Chronique 39 : Le prêtre catholique, un mystère !

Bien-aimés dans le Seigneur,
paix et joie à vous de la part de Jésus-Christ
notre Unique Sauveur 
!

 

Le prêtre catholique est un véritable mystère ! On se tromperait gravement à voir en lui, exclusivement l’humain ou uniquement le divin. Tant pour le prêtre lui-même que pour le fidèle, il en ressort une quadruple exigence ou implication à découvrir dans ce texte.

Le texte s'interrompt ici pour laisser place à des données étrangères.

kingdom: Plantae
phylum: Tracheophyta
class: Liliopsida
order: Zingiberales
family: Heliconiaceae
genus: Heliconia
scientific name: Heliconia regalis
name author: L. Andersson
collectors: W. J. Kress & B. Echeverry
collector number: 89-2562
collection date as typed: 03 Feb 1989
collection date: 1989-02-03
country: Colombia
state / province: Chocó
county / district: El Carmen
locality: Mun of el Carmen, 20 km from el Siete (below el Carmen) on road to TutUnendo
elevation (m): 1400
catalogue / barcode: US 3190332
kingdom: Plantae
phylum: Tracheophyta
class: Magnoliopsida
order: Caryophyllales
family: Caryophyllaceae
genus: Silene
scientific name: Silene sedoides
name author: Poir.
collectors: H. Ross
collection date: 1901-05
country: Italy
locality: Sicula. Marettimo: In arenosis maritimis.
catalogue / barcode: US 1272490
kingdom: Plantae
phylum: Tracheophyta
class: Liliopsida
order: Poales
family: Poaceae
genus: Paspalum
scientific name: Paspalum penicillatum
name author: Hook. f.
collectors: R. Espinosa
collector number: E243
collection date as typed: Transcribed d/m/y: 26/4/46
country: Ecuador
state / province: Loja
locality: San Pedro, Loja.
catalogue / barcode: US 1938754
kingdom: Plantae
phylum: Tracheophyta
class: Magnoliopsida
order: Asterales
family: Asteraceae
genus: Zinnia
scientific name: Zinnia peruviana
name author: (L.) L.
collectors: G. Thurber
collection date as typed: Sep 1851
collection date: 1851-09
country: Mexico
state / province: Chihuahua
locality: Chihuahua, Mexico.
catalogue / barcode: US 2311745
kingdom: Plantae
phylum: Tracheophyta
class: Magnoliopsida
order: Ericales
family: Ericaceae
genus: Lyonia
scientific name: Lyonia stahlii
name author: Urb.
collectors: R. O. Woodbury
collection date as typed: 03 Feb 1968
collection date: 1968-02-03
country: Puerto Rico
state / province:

Beaucoup le croisent sur les chemins de leur vie, parlent avec lui et même de lui, sans réellement le connaître. Le prêtre catholique – et la précision est de taille par les temps qui courent – est un véritable mystère ! S’il partage dans ses lettres de noblesse comme dans ses titres de fragilité, l’humanité de ses frères et sœurs, il est appelé à incarner pour ces derniers, le Christ, le Fils unique de Dieu fait chair pour sauver l’humanité. On se tromperait gravement à voir en lui, exclusivement l’humain ou uniquement le divin. Le prêtre est un pontife, étymologiquement un bâtisseur de pontsentre l’homme et Dieu. Il répond pour cela, d’un alliage mystérieux qui va bien au-delà de nos perceptions et de nos représentations habituelles. Il est en réalité, un alter Christus, un autre Christ, de par sa configuration au Christ Tête-serviteur, Pasteur et Epoux de l’Eglise[1], le jour de son ordination. Il entretient dès lors, avec l’Eglise, un rapport vital et sponsal qui induit un amour exclusif et un dévouement passionné à l’instar du Christ qui a aimé l’Eglise et s’est livré pour elle[2]. Voilà le mystère du prêtre qui échappe ici-bas à lui-même. Saint Jean-Marie Vianney, le saint curé d’Ars, disait que le prêtre ne se comprendra bien que dans le ciel.[3]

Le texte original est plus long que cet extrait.